Description of the task: In the records, revise the lines from the line with "- **exports** the" to the line with "presentation in class." by putting "navigation links" in place of "navigation bars" and leaving everything else unchanged. Give back only those lines.

*** Begin section ***

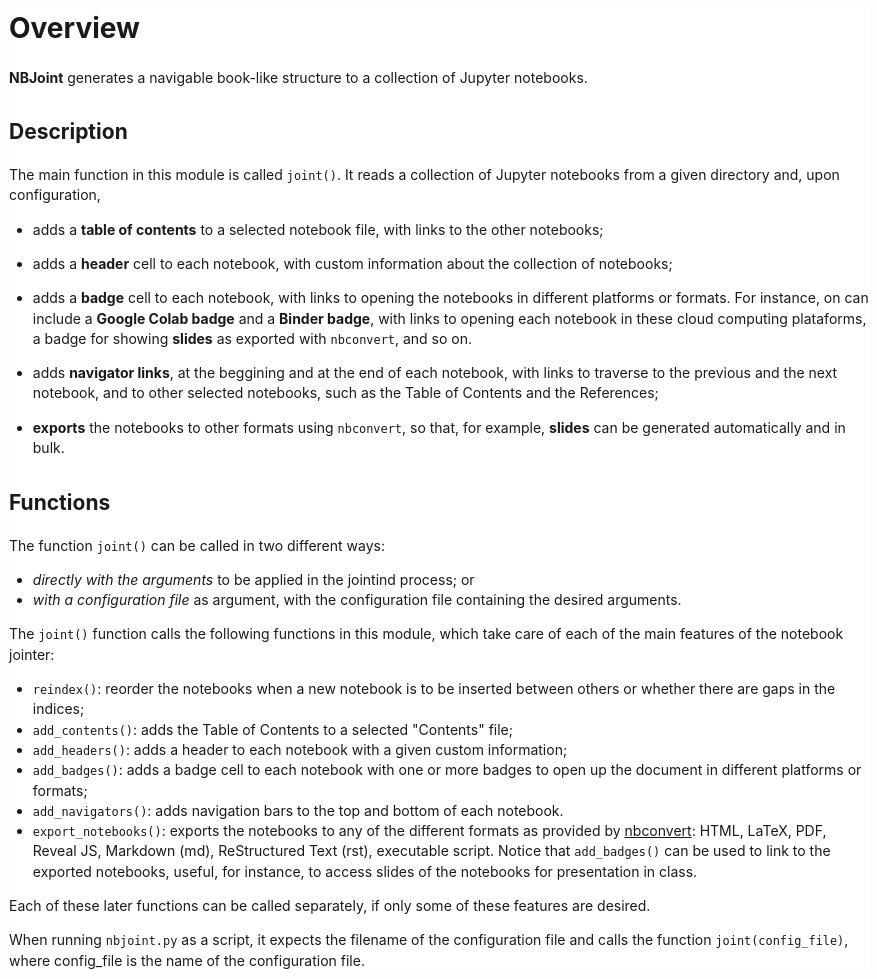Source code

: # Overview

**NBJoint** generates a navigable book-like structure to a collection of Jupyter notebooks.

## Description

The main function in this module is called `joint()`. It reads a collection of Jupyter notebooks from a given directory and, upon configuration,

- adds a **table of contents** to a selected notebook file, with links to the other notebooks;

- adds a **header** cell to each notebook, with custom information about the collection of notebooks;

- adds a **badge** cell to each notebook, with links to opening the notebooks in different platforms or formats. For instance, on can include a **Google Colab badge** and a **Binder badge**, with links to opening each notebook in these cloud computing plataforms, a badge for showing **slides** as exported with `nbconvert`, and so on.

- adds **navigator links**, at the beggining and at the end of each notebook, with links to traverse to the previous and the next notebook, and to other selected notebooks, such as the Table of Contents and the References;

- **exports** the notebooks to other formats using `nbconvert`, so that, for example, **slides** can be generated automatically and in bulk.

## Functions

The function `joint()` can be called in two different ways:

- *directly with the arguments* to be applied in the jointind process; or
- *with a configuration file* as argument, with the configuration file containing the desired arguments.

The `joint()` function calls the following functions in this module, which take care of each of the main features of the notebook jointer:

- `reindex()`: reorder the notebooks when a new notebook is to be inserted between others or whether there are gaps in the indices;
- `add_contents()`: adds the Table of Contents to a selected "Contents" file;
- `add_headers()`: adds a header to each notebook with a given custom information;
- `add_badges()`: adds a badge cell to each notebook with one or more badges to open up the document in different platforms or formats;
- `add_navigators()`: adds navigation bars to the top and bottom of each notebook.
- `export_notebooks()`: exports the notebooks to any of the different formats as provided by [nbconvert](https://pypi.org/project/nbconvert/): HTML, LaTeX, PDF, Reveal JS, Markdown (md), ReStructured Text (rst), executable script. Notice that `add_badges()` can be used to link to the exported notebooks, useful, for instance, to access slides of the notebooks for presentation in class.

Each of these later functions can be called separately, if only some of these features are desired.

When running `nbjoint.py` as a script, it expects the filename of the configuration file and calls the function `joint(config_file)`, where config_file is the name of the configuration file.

*** End section ***
*** Begin section ***

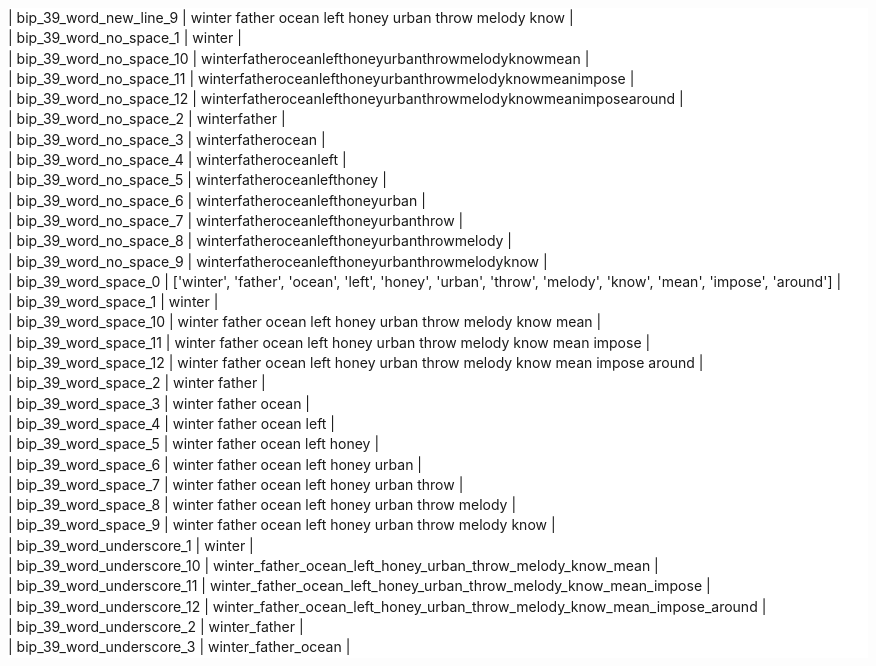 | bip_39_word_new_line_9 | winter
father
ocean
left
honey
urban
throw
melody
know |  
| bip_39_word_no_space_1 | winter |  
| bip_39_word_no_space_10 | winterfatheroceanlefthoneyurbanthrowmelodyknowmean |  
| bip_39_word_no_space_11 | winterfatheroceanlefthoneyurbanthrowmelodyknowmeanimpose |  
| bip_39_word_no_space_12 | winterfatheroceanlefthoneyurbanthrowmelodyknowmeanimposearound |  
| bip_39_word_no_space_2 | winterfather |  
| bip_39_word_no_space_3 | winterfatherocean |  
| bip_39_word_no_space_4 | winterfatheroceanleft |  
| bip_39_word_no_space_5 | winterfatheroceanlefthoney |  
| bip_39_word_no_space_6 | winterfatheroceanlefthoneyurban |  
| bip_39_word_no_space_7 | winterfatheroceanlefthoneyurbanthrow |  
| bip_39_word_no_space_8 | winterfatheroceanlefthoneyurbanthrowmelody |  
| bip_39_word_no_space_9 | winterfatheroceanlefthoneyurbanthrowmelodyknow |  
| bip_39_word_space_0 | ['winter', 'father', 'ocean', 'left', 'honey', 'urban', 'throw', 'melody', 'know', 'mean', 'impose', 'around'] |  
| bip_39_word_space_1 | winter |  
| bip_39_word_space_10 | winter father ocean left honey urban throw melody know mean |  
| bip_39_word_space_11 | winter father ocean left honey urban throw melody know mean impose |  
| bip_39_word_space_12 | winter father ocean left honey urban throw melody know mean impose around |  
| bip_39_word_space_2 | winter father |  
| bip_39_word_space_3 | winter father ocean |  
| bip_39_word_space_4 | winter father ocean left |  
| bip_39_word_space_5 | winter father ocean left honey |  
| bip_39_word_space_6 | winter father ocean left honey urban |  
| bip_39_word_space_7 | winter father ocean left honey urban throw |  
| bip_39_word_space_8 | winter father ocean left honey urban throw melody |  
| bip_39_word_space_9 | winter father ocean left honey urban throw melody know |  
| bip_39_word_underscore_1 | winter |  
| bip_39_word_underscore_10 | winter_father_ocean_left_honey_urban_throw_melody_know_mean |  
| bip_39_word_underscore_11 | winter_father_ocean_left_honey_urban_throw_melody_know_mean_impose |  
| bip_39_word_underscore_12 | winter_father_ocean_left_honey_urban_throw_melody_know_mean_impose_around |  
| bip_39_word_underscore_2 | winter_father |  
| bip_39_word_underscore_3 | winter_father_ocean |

*** End section ***

Result of this exercise:
- **exports** the notebooks to other formats using `nbconvert`, so that, for example, **slides** can be generated automatically and in bulk.

## Functions

The function `joint()` can be called in two different ways:

- *directly with the arguments* to be applied in the jointind process; or
- *with a configuration file* as argument, with the configuration file containing the desired arguments.

The `joint()` function calls the following functions in this module, which take care of each of the main features of the notebook jointer:

- `reindex()`: reorder the notebooks when a new notebook is to be inserted between others or whether there are gaps in the indices;
- `add_contents()`: adds the Table of Contents to a selected "Contents" file;
- `add_headers()`: adds a header to each notebook with a given custom information;
- `add_badges()`: adds a badge cell to each notebook with one or more badges to open up the document in different platforms or formats;
- `add_navigators()`: adds navigation links to the top and bottom of each notebook.
- `export_notebooks()`: exports the notebooks to any of the different formats as provided by [nbconvert](https://pypi.org/project/nbconvert/): HTML, LaTeX, PDF, Reveal JS, Markdown (md), ReStructured Text (rst), executable script. Notice that `add_badges()` can be used to link to the exported notebooks, useful, for instance, to access slides of the notebooks for presentation in class.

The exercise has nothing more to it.